Vale lembrar como surge a história
do narrador testemunha (o narrador de Khadji-murat, de Tolstoi, evoca sua
história de forma parecida, mas, a partir disso, há diferenças significativas)
e o ato de narrar cumpre o papel da experiência para os ouvintes. Sobre essa
natureza da narrativa ainda conservada em Leskov, Benjamin comenta que “ela tem
sempre em si, às vezes de forma latente, uma dimensão utilitária” (1987,
p. 200).
Elena Vássina comenta como era
difícil a posição de Leskov no meio literário; o autor tinha o poder de não
agradar a ninguém e – como aconteceu não só na autocracia, mas também no
período soviético – teve textos proibidos pela censura. Essa incompreensão da
crítica está intimamente ligada ao que há de mais moderno no escritor, que
“antecipou as experiências estéticas da modernidade ao criar uma nova dimensão
da linguagem literária, surpreendente e peculiar, rica e pitoresca, plena de
regionalismos, de jargão profissional, mesclando expressões do eslavo
eclesiástico e da fala popular” (1987, p. 204).
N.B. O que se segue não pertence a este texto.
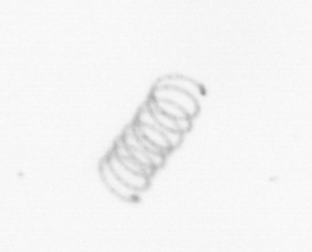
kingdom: Chromista
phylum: Ochrophyta
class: Bacillariophyceae
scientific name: Bacillariophyceae
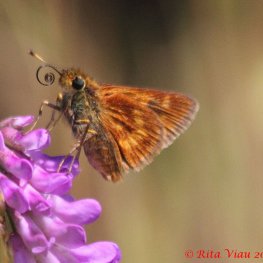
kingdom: Animalia
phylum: Arthropoda
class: Insecta
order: Lepidoptera
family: Hesperiidae
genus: Polites
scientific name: Polites
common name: Long Dash Skipper
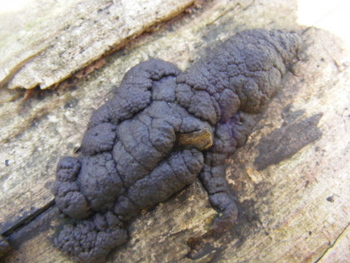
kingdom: Fungi
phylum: Ascomycota
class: Sordariomycetes
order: Xylariales
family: Xylariaceae
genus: Kretzschmaria
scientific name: Kretzschmaria deusta
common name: stor kulsvamp
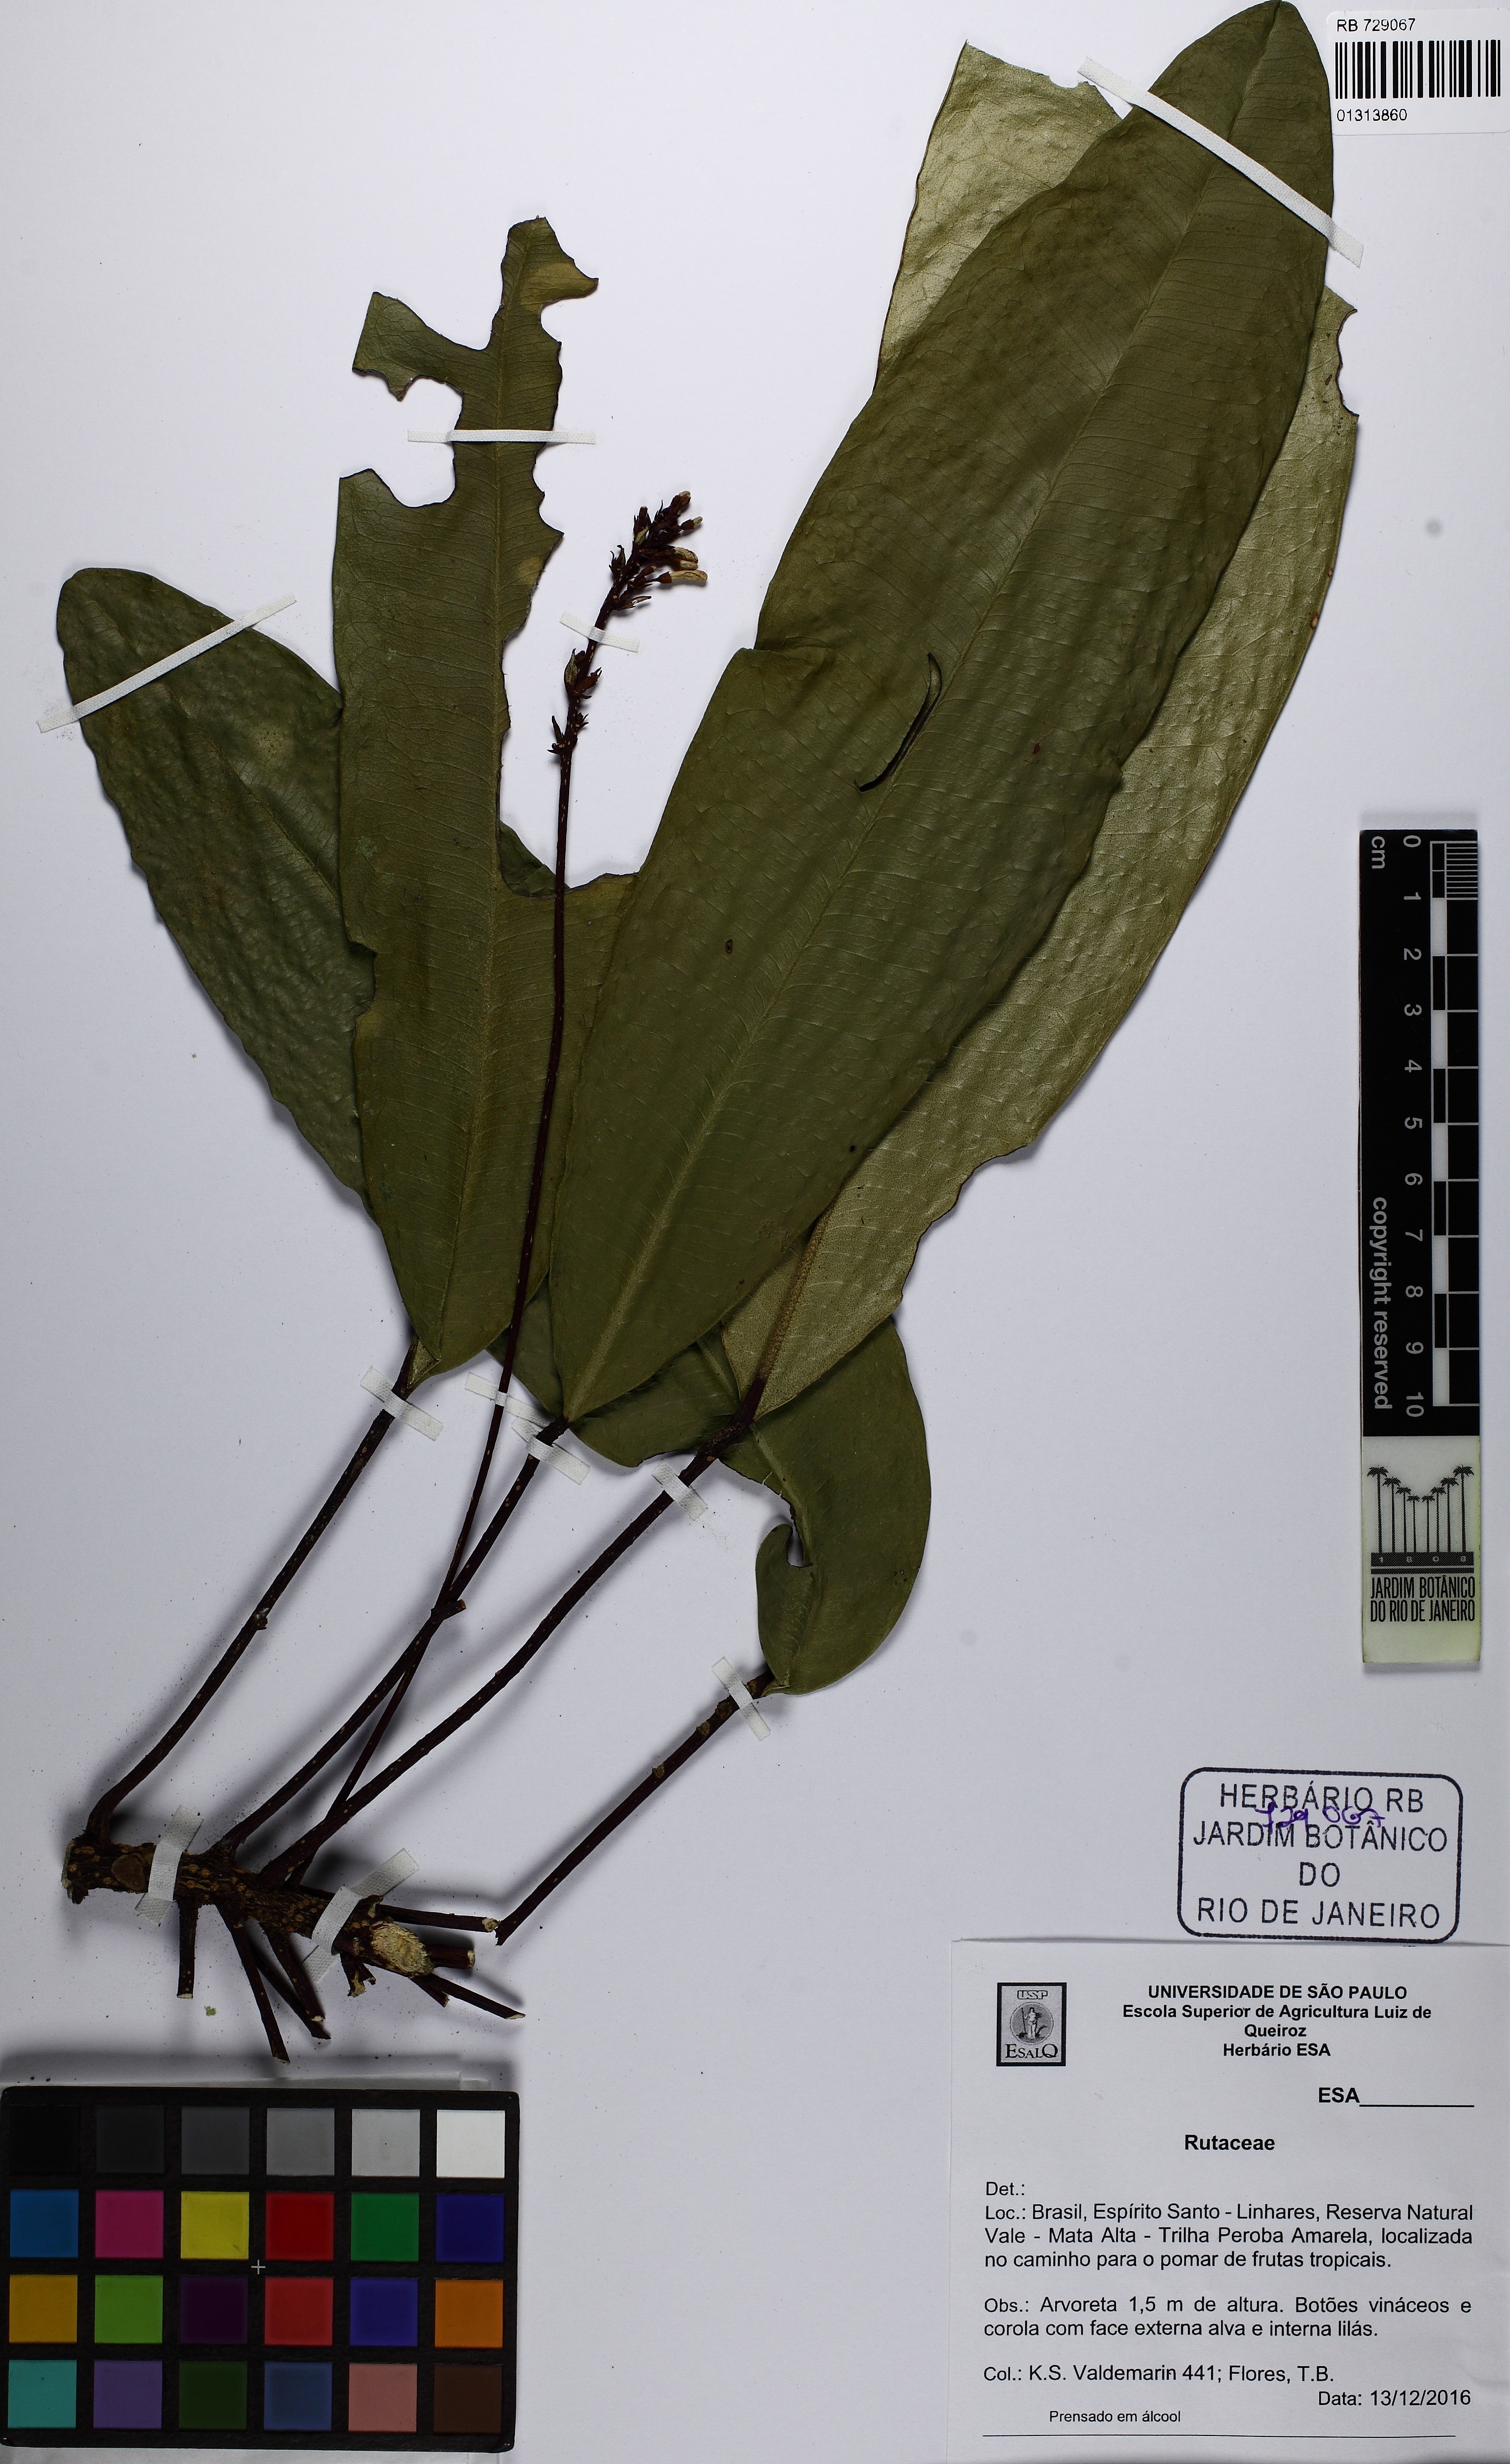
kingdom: Plantae
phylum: Tracheophyta
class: Magnoliopsida
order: Sapindales
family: Rutaceae
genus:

Leskov encontraria em Víktor
Chklóvski, importante formalista russo, um leitor atento a essa
desautomatização da linguagem (grosso modo, a linguagem não cotidiana do texto
literário, segundo os formalistas) por conta de suas inovações literárias. Em Vontade
de ferro, encontra-se a expressão “rastejar” deslocada de seu sentido original,
o que gera no leitor e na trama, usando o recorrente termo de Chklóvksi, um
estranhamento.
No posfácio da edição brasileira
de Vontade de ferro, Francisco de Araújo comenta que, quando perguntavam a
Leskov de onde tirava suas histórias, ele respondia: “deste baú”. Por isso,
como era de se esperar do experiente narrador Leskov, ainda segundo o tradutor,
o alemão de fato existiu, como consta em sua biografia. Vontade de ferro, como
se disse acima, teve sua primeira publicação em 1876. Teria uma segunda edição
publicada em 1942, “quando corria o décimo terceiro mês do bloqueio militar
alemão à cidade de Leningrado” (1987, p. 159). Trata-se, pelo seu tema, de um
livro que falou e participou da história russa e que chega agora para os
leitores brasileiros.
Os livros citados neste texto são:
LESKOV, Nikolai. Vontade de
ferro. São Paulo: Edições Jabuticaba, 2020.
LESKOV, Nikolai. A fraude e
outras histórias. São Paulo: Editora 34, 2012.
LESKOV, Nikolai. Homens
interessantes e outras histórias. São Paulo: Editora 34, 2012.
BENJAMIN, Walter. Magia e
técnica, arte e política. São Paulo: Editora Brasiliense, 1987.